[What to produce] All of the entries need to be printed again exactly; pictures are the only thing to omit.

(Dataset entries)
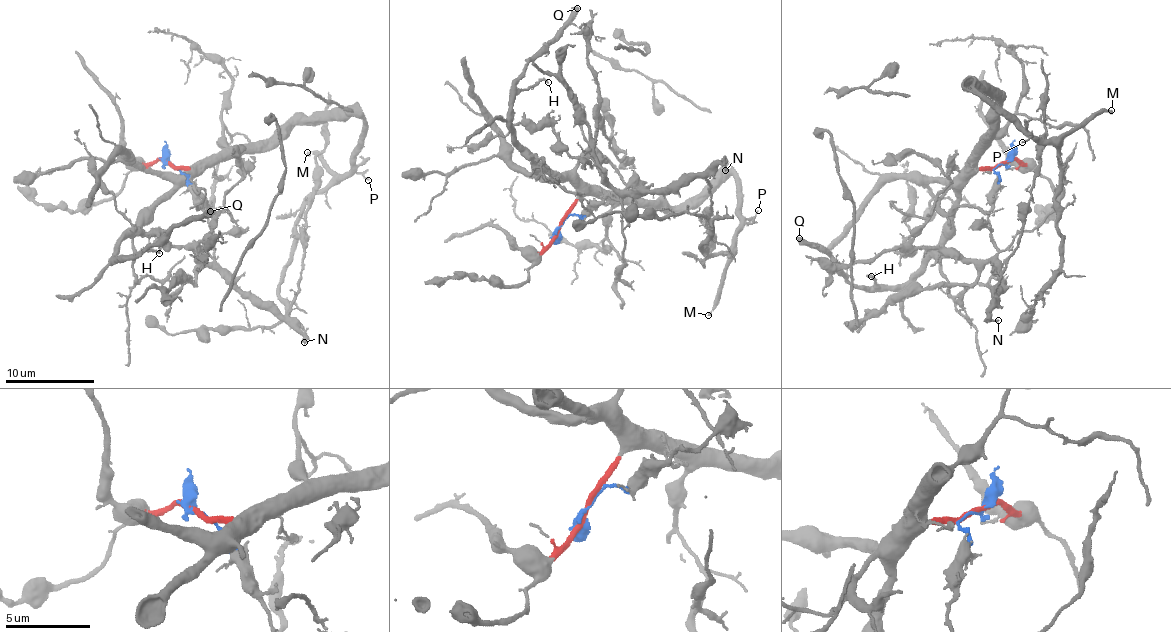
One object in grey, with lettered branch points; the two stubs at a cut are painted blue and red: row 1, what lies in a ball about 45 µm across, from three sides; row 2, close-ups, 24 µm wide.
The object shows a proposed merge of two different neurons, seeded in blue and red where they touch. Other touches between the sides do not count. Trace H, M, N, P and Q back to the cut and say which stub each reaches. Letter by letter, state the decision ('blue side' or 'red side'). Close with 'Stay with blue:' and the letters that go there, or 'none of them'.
H: red side
M: red side
N: blue side
P: red side
Q: red side
Stay with blue: N

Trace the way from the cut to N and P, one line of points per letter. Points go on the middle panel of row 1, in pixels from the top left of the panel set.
N: (559, 227), (569, 215), (579, 216), (605, 197), (678, 190), (723, 163), (726, 171)
P: (559, 227), (580, 196), (685, 206), (699, 202), (726, 175), (733, 177), (742, 218), (749, 222), (758, 210)

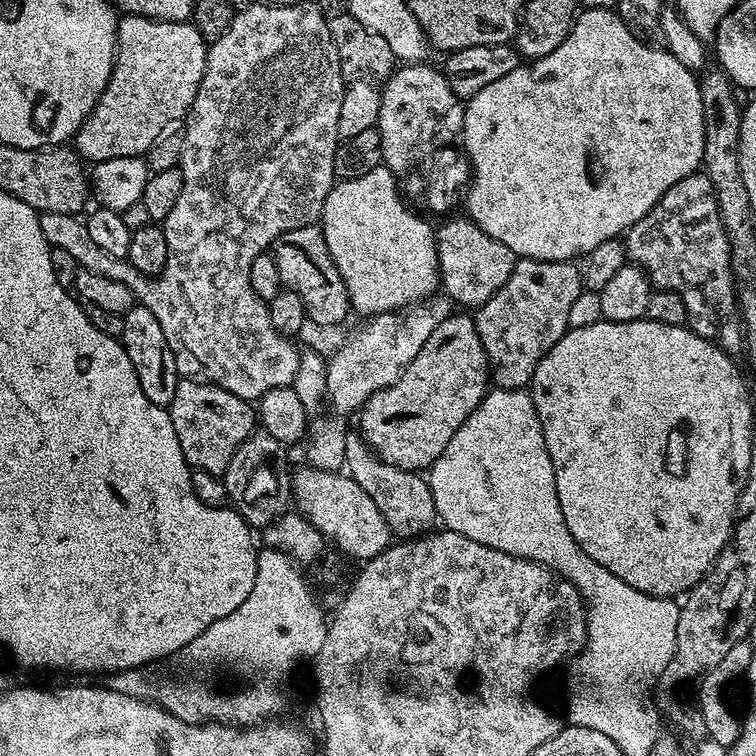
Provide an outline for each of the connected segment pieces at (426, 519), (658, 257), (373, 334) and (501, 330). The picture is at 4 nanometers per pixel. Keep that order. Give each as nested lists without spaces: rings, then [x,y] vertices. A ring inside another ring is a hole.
[[[356,430],[348,431],[346,436],[345,469],[347,475],[373,498],[375,506],[382,511],[382,516],[395,537],[413,539],[433,529],[437,515],[427,479],[419,473],[390,466],[381,460]]]
[[[693,174],[682,178],[682,182],[674,182],[674,186],[670,186],[670,190],[658,198],[653,208],[633,228],[628,229],[623,241],[627,259],[648,273],[648,279],[657,289],[669,288],[678,294],[678,298],[682,298],[688,315],[687,327],[700,336],[714,337],[715,343],[729,354],[739,353],[743,349],[744,325],[740,323],[736,306],[738,284],[734,279],[732,244],[724,229],[716,191],[708,176]]]
[[[436,294],[429,304],[421,302],[407,311],[383,312],[365,319],[364,328],[358,329],[327,361],[327,403],[332,403],[340,414],[355,413],[363,408],[374,393],[388,388],[400,378],[404,368],[418,358],[418,350],[426,346],[426,338],[430,338],[436,327],[453,312],[452,301],[443,294]]]
[[[517,259],[506,286],[474,312],[478,338],[488,355],[490,380],[495,387],[531,385],[538,362],[568,331],[570,306],[583,288],[579,263]]]

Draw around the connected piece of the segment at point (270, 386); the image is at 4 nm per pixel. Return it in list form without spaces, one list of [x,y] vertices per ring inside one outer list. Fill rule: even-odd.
[[[254,2],[249,3],[246,8],[237,11],[234,22],[230,22],[230,30],[226,30],[226,34],[222,34],[222,38],[211,41],[210,47],[208,49],[208,61],[206,62],[206,70],[202,74],[202,82],[198,86],[198,94],[194,98],[192,103],[192,108],[188,111],[186,119],[182,124],[182,133],[184,136],[184,145],[182,146],[182,156],[180,163],[178,165],[182,178],[184,179],[184,185],[182,186],[182,194],[178,197],[178,202],[174,206],[174,210],[169,214],[166,221],[166,231],[168,234],[168,261],[166,266],[162,269],[159,276],[146,277],[143,276],[138,270],[134,270],[132,265],[125,262],[124,260],[119,260],[114,258],[110,254],[106,254],[106,250],[99,248],[97,244],[90,238],[90,230],[88,229],[87,223],[79,215],[71,216],[70,214],[58,214],[57,212],[41,212],[40,213],[40,225],[42,226],[42,234],[46,234],[46,242],[51,244],[53,248],[61,248],[69,252],[74,259],[76,259],[77,265],[79,267],[85,268],[86,270],[94,270],[98,274],[106,274],[106,278],[114,278],[118,282],[122,282],[126,286],[130,286],[133,297],[143,307],[150,310],[150,314],[154,314],[154,318],[158,318],[158,322],[162,322],[162,330],[166,334],[166,342],[170,342],[170,350],[174,350],[174,358],[176,359],[176,365],[180,371],[181,377],[184,378],[203,378],[207,383],[217,384],[220,388],[225,388],[230,390],[230,394],[238,394],[238,398],[247,400],[249,402],[259,401],[262,394],[266,394],[266,390],[274,390],[275,388],[286,388],[293,383],[295,376],[298,374],[298,368],[300,366],[300,356],[301,349],[296,349],[291,339],[286,336],[281,336],[277,332],[274,322],[270,318],[270,310],[268,309],[268,301],[263,300],[258,294],[252,289],[251,282],[251,266],[254,260],[258,258],[259,255],[267,253],[269,249],[275,245],[276,241],[279,240],[283,232],[289,232],[295,228],[301,228],[307,224],[317,223],[323,217],[324,207],[326,206],[326,198],[330,194],[333,184],[337,183],[336,175],[334,174],[334,158],[336,157],[336,150],[340,147],[342,143],[342,137],[338,134],[338,118],[342,114],[342,98],[344,97],[344,90],[346,87],[346,77],[340,70],[340,52],[334,46],[334,38],[330,34],[330,26],[328,25],[328,16],[326,12],[323,12],[316,4],[303,4],[303,2],[297,2],[294,5],[272,5],[269,2],[263,2],[263,4],[254,4]]]

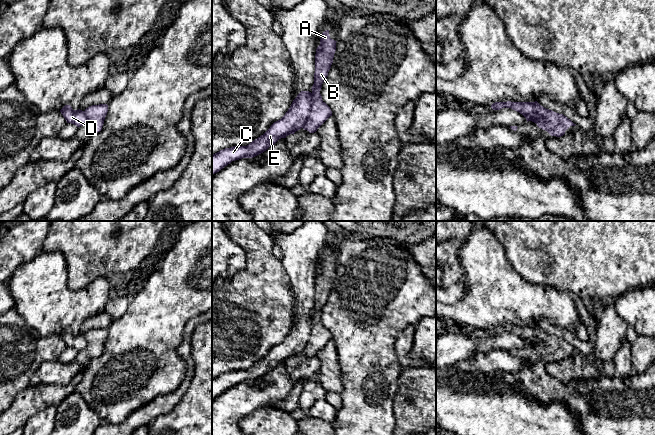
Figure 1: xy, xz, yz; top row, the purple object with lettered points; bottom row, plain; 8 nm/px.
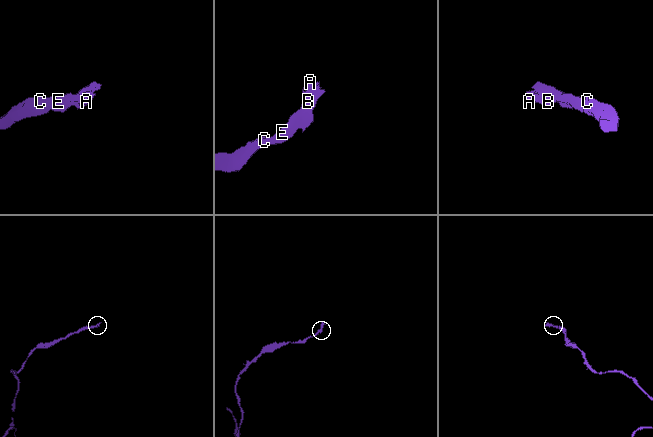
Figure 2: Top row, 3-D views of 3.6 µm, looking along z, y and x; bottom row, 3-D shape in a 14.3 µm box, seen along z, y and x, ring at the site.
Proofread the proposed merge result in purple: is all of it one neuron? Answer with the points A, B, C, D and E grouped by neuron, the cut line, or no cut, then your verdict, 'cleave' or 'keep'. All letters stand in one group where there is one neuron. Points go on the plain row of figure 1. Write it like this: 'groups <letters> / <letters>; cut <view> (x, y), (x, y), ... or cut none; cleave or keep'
groups A B / C D E; cut xz (312, 317), (308, 341), (302, 351); cleave

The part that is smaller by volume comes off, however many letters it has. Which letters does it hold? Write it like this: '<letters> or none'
A, B

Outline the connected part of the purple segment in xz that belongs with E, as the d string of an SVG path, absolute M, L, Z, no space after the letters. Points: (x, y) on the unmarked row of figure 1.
M301 315L293 324L285 339L274 346L263 359L249 369L233 370L212 378L212 399L219 396L232 385L253 382L266 375L279 363L286 362L290 358L294 359L306 347L310 335L311 322L311 316Z

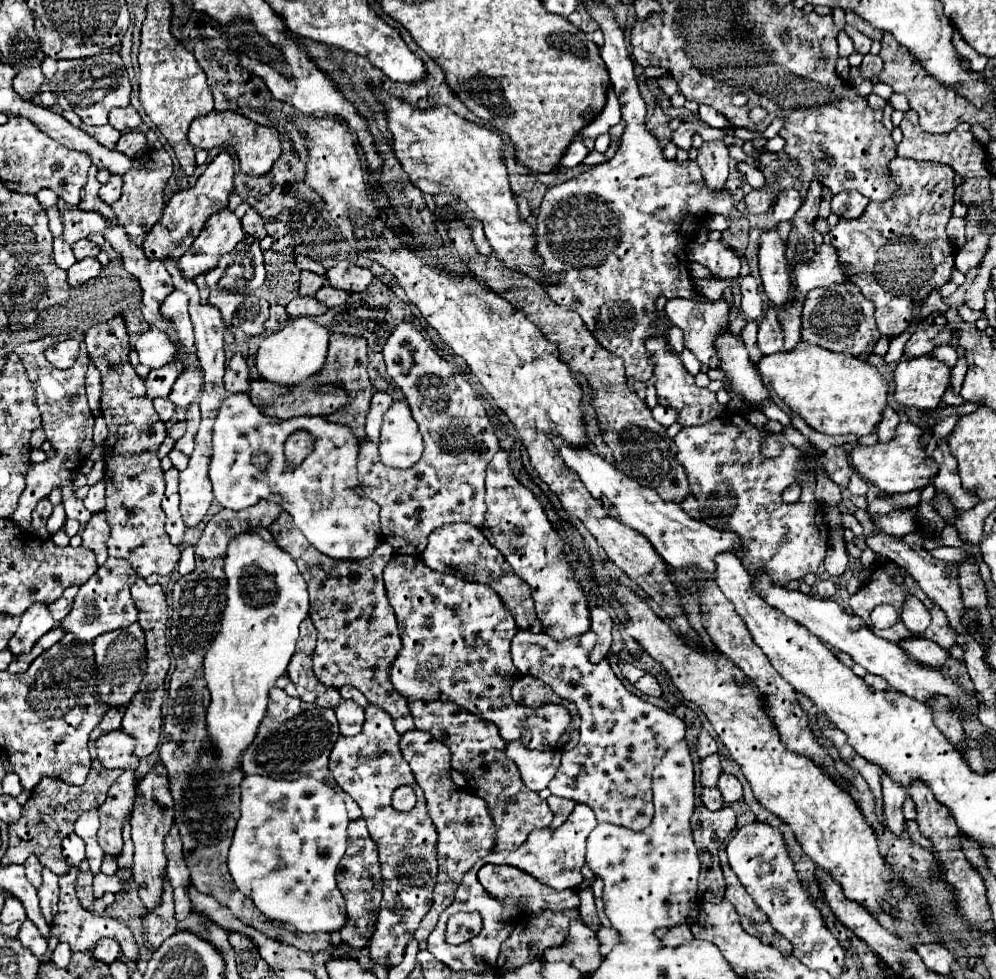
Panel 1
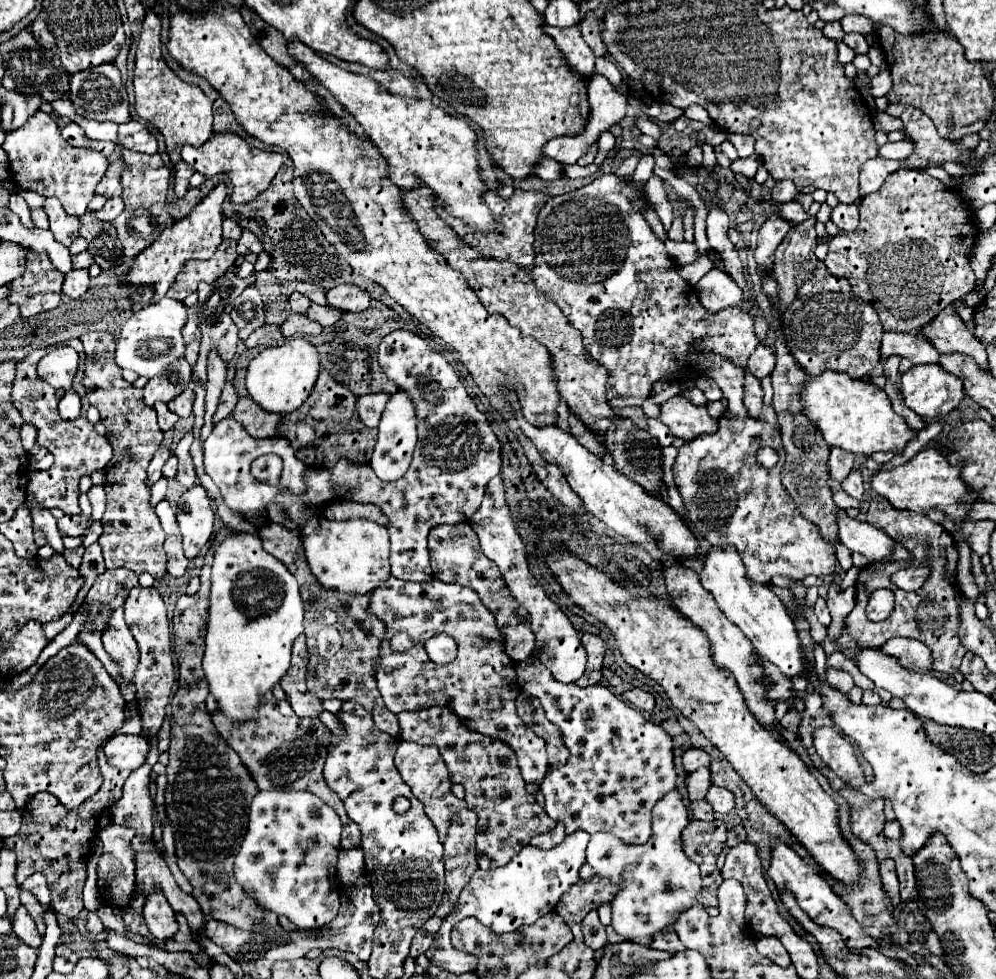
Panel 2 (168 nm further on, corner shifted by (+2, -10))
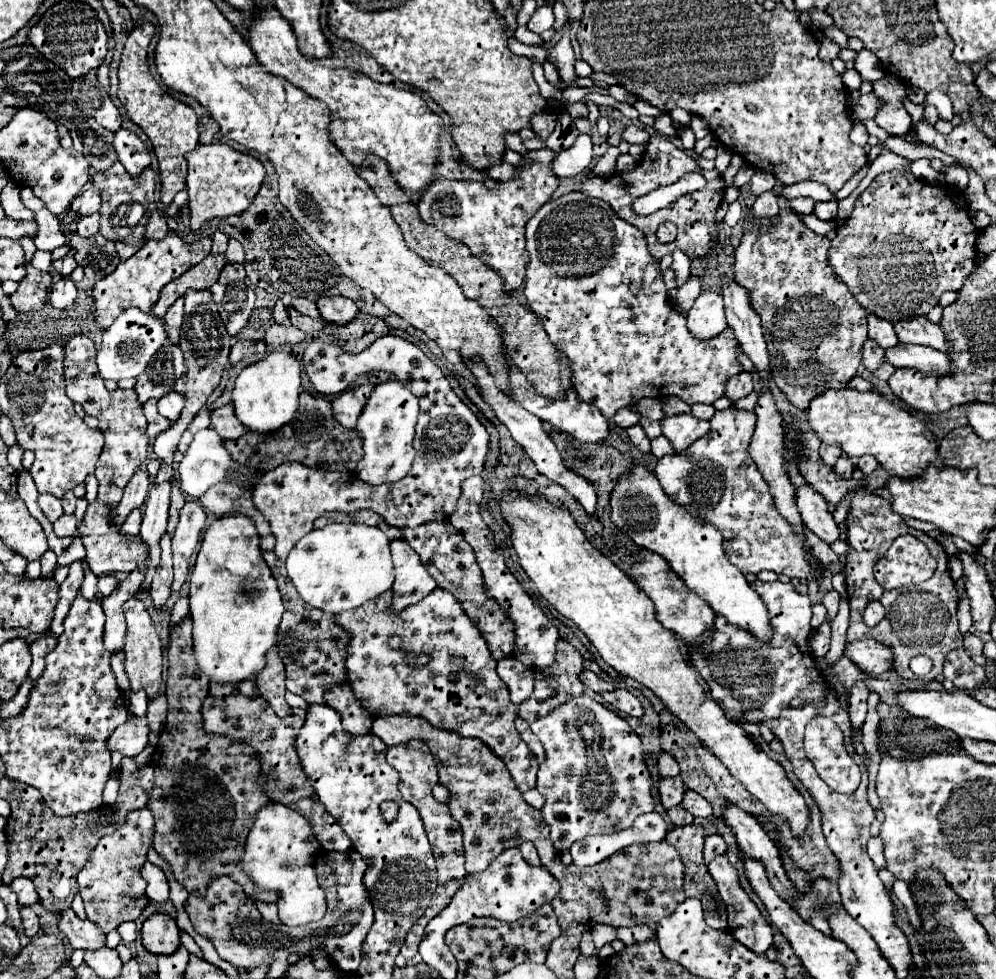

[Answer section]
One object in grey, with lettered branch points; the two stubs at a cut are painted blue and red: row 1, what lies in a ball about 45 µm across, from three sides; row 2, close-ups, 24 µm wide.
The object shows a proposed merge of two different neurons, seeded in blue and red where they touch. Other touches between the sides do not count. Trace H, M, N, P and Q back to the cut and say which stub each reaches. Letter by letter, state the decision ('blue side' or 'red side'). Close with 'Stay with blue:' and the letters that go there, or 'none of them'.
H: red side
M: red side
N: blue side
P: red side
Q: red side
Stay with blue: N

Trace the way from the cut to N and P, one line of points per letter. Points go on the middle panel of row 1, in pixels from the top left of the panel set.
N: (559, 227), (569, 215), (579, 216), (605, 197), (678, 190), (723, 163), (726, 171)
P: (559, 227), (580, 196), (685, 206), (699, 202), (726, 175), (733, 177), (742, 218), (749, 222), (758, 210)

Provide an outline for each of the connected segment pieces at (426, 519), (658, 257), (373, 334) and (501, 330). The picture is at 4 nanometers per pixel. Keep that order. Give each as nested lists without spaces: rings, then [x,y] vertices. A ring inside another ring is a hole.
[[[356,430],[348,431],[346,436],[345,469],[347,475],[373,498],[375,506],[382,511],[382,516],[395,537],[413,539],[433,529],[437,515],[427,479],[419,473],[390,466],[381,460]]]
[[[693,174],[682,178],[682,182],[674,182],[674,186],[670,186],[670,190],[658,198],[653,208],[633,228],[628,229],[623,241],[627,259],[648,273],[648,279],[657,289],[669,288],[678,294],[678,298],[682,298],[688,315],[687,327],[700,336],[714,337],[715,343],[729,354],[739,353],[743,349],[744,325],[740,323],[736,306],[738,284],[734,279],[732,244],[724,229],[716,191],[708,176]]]
[[[436,294],[429,304],[421,302],[407,311],[383,312],[365,319],[364,328],[358,329],[327,361],[327,403],[332,403],[340,414],[355,413],[363,408],[374,393],[388,388],[400,378],[404,368],[418,358],[418,350],[426,346],[426,338],[430,338],[436,327],[453,312],[452,301],[443,294]]]
[[[517,259],[506,286],[474,312],[478,338],[488,355],[490,380],[495,387],[531,385],[538,362],[568,331],[570,306],[583,288],[579,263]]]

Draw around the connected piece of the segment at point (270, 386); the image is at 4 nm per pixel. Return it in list form without spaces, one list of [x,y] vertices per ring inside one outer list. Fill rule: even-odd.
[[[254,2],[249,3],[246,8],[237,11],[234,22],[230,22],[230,30],[226,30],[226,34],[222,34],[222,38],[211,41],[210,47],[208,49],[208,61],[206,62],[206,70],[202,74],[202,82],[198,86],[198,94],[194,98],[192,103],[192,108],[188,111],[186,119],[182,124],[182,133],[184,136],[184,145],[182,146],[182,156],[180,163],[178,165],[182,178],[184,179],[184,185],[182,186],[182,194],[178,197],[178,202],[174,206],[174,210],[169,214],[166,221],[166,231],[168,234],[168,261],[166,266],[162,269],[159,276],[146,277],[143,276],[138,270],[134,270],[132,265],[125,262],[124,260],[119,260],[114,258],[110,254],[106,254],[106,250],[99,248],[97,244],[90,238],[90,230],[88,229],[87,223],[79,215],[71,216],[70,214],[58,214],[57,212],[41,212],[40,213],[40,225],[42,226],[42,234],[46,234],[46,242],[51,244],[53,248],[61,248],[69,252],[74,259],[76,259],[77,265],[79,267],[85,268],[86,270],[94,270],[98,274],[106,274],[106,278],[114,278],[118,282],[122,282],[126,286],[130,286],[133,297],[143,307],[150,310],[150,314],[154,314],[154,318],[158,318],[158,322],[162,322],[162,330],[166,334],[166,342],[170,342],[170,350],[174,350],[174,358],[176,359],[176,365],[180,371],[181,377],[184,378],[203,378],[207,383],[217,384],[220,388],[225,388],[230,390],[230,394],[238,394],[238,398],[247,400],[249,402],[259,401],[262,394],[266,394],[266,390],[274,390],[275,388],[286,388],[293,383],[295,376],[298,374],[298,368],[300,366],[300,356],[301,349],[296,349],[291,339],[286,336],[281,336],[277,332],[274,322],[270,318],[270,310],[268,309],[268,301],[263,300],[258,294],[252,289],[251,282],[251,266],[254,260],[258,258],[259,255],[267,253],[269,249],[275,245],[276,241],[279,240],[283,232],[289,232],[295,228],[301,228],[307,224],[317,223],[323,217],[324,207],[326,206],[326,198],[330,194],[333,184],[337,183],[336,175],[334,174],[334,158],[336,157],[336,150],[340,147],[342,143],[342,137],[338,134],[338,118],[342,114],[342,98],[344,97],[344,90],[346,87],[346,77],[340,70],[340,52],[334,46],[334,38],[330,34],[330,26],[328,25],[328,16],[326,12],[323,12],[316,4],[303,4],[303,2],[297,2],[294,5],[272,5],[269,2],[263,2],[263,4],[254,4]]]

Figure 1: xy, xz, yz; top row, the purple object with lettered points; bottom row, plain; 8 nm/px.
Figure 2: Top row, 3-D views of 3.6 µm, looking along z, y and x; bottom row, 3-D shape in a 14.3 µm box, seen along z, y and x, ring at the site.
Proofread the proposed merge result in purple: is all of it one neuron? Answer with the points A, B, C, D and E grouped by neuron, the cut line, or no cut, then your verdict, 'cleave' or 'keep'. All letters stand in one group where there is one neuron. Points go on the plain row of figure 1. Write it like this: 'groups <letters> / <letters>; cut <view> (x, y), (x, y), ... or cut none; cleave or keep'
groups A B / C D E; cut xz (312, 317), (308, 341), (302, 351); cleave

The part that is smaller by volume comes off, however many letters it has. Which letters does it hold? Write it like this: '<letters> or none'
A, B

Outline the connected part of the purple segment in xz that belongs with E, as the d string of an SVG path, absolute M, L, Z, no space after the letters. Points: (x, y) on the unmarked row of figure 1.
M301 315L293 324L285 339L274 346L263 359L249 369L233 370L212 378L212 399L219 396L232 385L253 382L266 375L279 363L286 362L290 358L294 359L306 347L310 335L311 322L311 316Z

Panel 1
Panel 2 (168 nm further on, corner shifted by (+2, -10))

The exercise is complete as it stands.